WHAT IS ASKED:
(1) In the text on moods and collaboration, what is said to be essential to your success?
(2) Reproduce the stretch of the text on moods and collaboration from "Imagine yourself as" through "the recipient's mood.".
* BEGIN TEXT TO READ *
Cooperation, it is said, is a stronger force in nature than competition. To get things done, we need to be good at collaborating and coordinating. Competition is necessary with rivals, but competition with customers, clients, and teammates will not get us very far.

You have probably heard dozens of tips about the mechanics of collaboration and coordination. One thing you have probably not heard much about is moods. Mastery of moods—your own, your customer's, and your team's—is essential to your success.

Imagine yourself as a project manager. One of your ideals is clarity: your requests clearly state the desired outcome and due date. But is clarity enough? If you make your request to Jane, who is in a cheerful mood, she will accept your request gladly. But if you ask Mike, who in his mood of resignation sees no possibility that your desired outcome is achievable, you may find yourself in an argument about the futility of the request. Or if you ask Leslie, who is in a mood of resentment about perceived injustices by teammates, you may encounter a begrudging acceptance followed by covert attempts to undermine your project. In short, the same request leads to different negotiations and different actions depending on the recipient's mood.
* END TEXT TO READ *
* BEGIN DATA SECTION *
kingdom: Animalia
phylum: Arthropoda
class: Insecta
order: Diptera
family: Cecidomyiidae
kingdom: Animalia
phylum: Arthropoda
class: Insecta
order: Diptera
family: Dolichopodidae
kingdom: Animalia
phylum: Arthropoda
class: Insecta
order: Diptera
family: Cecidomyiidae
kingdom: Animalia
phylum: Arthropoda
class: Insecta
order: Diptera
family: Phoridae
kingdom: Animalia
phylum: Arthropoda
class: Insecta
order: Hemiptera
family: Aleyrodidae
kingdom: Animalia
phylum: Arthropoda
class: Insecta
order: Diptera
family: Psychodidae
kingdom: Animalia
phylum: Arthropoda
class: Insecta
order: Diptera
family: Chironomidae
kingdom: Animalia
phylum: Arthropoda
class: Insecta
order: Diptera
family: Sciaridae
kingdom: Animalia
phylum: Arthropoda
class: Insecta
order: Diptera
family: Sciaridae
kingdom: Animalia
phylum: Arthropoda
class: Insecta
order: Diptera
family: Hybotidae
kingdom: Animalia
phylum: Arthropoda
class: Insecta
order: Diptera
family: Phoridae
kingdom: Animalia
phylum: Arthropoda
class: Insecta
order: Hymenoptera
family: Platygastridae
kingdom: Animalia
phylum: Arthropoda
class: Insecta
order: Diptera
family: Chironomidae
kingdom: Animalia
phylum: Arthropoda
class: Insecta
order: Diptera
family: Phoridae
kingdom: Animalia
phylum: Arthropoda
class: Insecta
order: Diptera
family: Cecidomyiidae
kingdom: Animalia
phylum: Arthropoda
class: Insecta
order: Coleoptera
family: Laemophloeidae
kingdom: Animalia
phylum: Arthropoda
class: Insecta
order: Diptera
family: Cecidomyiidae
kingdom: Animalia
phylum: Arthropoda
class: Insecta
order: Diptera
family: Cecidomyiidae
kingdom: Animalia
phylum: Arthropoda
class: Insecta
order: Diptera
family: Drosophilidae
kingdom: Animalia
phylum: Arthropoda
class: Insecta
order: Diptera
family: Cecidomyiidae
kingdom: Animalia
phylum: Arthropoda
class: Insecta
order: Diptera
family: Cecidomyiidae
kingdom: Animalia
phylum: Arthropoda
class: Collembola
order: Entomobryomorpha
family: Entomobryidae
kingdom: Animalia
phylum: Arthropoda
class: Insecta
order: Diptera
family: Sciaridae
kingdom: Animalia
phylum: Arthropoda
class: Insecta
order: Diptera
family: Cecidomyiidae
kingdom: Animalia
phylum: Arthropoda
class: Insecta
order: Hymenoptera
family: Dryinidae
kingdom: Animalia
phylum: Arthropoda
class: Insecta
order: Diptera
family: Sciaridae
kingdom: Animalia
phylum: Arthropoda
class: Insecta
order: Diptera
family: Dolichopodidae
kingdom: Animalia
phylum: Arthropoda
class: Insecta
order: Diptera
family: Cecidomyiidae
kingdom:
* END DATA SECTION *
WRITTEN ANSWERS:
(1) Mastery of moods: your own, your customer's, and your team's.

(2)
Imagine yourself as a project manager. One of your ideals is clarity: your requests clearly state the desired outcome and due date. But is clarity enough? If you make your request to Jane, who is in a cheerful mood, she will accept your request gladly. But if you ask Mike, who in his mood of resignation sees no possibility that your desired outcome is achievable, you may find yourself in an argument about the futility of the request. Or if you ask Leslie, who is in a mood of resentment about perceived injustices by teammates, you may encounter a begrudging acceptance followed by covert attempts to undermine your project. In short, the same request leads to different negotiations and different actions depending on the recipient's mood.